──────── PASSAGE GIVEN ────────

Cuddapah is the capital of the eastern district of the Balaghaut ceded territory, and is situated in latitude 14° 28′ N.; longitude 79° E. It is often called Cripa, which is a corruption of Cuddapah, and which means a threshold; as it is situated at the entrance of a valley, visited, formerly, and held sacred by the Hindoos. This town is situated on a hot sandy plain of considerable extent, and surrounded by distant hills. It is remarkable for its great heat, and on this account it is vulgarly called by Europeans "the fryingpan of India," resembling in its locality that utensil. From general testimony, and especially from Mr. Howell, who was born in the country, and has travelled a great deal in India, the heat must be prodigious. During the dry season, if there be any wind in the daytime, after the sun sets it dies away, and the atmosphere becomes suffocating; and this continues through the night. There are no dews, and the common people sleep out in the open air. The soil is sandy, and of a brownish colour; and during the hot season all vegetation, excepting trees, is burnt up. The heat imbibed during the day by the earth is retained through the night; while the many trees about the town tend to prevent the circulation of the air, and to aggravate the evil. Ever since last September fever has raged here, and few have escaped its assaults, though it has not been very destructive.

──────── EXTRACTED RECORDS ────────

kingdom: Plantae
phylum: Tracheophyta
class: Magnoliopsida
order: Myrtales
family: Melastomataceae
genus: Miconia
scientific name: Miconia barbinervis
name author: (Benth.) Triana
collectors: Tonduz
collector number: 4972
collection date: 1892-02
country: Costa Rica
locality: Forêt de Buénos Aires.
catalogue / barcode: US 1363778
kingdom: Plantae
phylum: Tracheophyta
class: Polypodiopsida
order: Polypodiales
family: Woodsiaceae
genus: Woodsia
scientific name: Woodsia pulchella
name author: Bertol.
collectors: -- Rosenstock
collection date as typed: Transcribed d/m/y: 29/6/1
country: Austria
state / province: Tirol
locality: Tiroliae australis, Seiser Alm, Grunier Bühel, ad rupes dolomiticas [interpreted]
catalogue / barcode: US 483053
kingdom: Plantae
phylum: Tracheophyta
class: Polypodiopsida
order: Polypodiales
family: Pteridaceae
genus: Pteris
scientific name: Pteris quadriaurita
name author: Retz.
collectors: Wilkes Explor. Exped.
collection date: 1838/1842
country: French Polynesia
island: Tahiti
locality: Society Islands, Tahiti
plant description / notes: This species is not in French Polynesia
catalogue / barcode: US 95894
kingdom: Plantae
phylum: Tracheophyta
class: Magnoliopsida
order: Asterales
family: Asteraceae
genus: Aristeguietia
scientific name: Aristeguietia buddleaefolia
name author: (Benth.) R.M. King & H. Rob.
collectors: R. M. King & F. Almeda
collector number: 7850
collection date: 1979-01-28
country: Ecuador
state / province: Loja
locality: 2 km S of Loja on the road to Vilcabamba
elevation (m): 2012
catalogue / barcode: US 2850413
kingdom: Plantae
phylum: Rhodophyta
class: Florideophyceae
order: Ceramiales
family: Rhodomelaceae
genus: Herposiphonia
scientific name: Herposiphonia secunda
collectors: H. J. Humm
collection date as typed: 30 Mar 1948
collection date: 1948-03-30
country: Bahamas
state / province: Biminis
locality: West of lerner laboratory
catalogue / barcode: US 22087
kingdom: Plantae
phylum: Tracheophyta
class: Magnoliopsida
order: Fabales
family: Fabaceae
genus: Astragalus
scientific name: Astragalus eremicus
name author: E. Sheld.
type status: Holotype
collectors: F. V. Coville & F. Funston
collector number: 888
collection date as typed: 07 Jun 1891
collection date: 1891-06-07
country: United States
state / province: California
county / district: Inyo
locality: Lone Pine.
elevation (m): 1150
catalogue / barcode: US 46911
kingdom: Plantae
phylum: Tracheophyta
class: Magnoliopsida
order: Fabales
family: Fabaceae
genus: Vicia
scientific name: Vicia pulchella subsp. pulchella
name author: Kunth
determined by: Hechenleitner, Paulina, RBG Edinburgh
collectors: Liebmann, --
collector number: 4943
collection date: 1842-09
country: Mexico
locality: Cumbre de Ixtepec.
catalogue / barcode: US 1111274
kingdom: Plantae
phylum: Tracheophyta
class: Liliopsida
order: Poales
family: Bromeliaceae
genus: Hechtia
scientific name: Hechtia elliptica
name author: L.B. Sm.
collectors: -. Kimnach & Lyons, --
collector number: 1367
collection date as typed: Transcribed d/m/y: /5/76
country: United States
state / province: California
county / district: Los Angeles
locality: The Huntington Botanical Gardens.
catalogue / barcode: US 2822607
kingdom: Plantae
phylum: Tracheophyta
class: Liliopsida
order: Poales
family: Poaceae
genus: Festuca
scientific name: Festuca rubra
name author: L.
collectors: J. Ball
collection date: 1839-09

────────

§ WHAT YOU WILL DO
1) In the passage on Cuddapah, what does the name Cripa mean?
2) Carry on the passage on Cuddapah, beginning after its final sentence.

§ ANSWERS GIVEN
1) It means a threshold.

2)
The town of Cuddapah was formerly much more extensive than at present, as the ruins all around indicate. These ruins, however, in general, are but the ruins of poor, wretched, mudwalled cottages. The town consists principally of such hovels, of one story, placed in tolerably good street-order, while those that are fallen down, and suffered to remain in that state, are almost as numerous as those which are inhabited. This will give a general idea of towns in all parts of India. Here are several mosques and Mahommedan burying-grounds, crowded with tombs, built in the style peculiar to that people, together with two ancient palaces belonging to them, the one of which is now the

jail, and the other the treasury. In the latter building are kept both the cash collected in the district as taxes, and the public records. General appearances indicate the former dignity of the Moors here, and strikingly demonstrate their present degradation. As to extent of population, indeed, the Mussulmans are numerous in this place, being about one-third of the whole; but they are wretchedly poor, ignorant, and sensual. The other two-thirds of the population are Gentoos. They have but few pagodas in the town, and these are very small.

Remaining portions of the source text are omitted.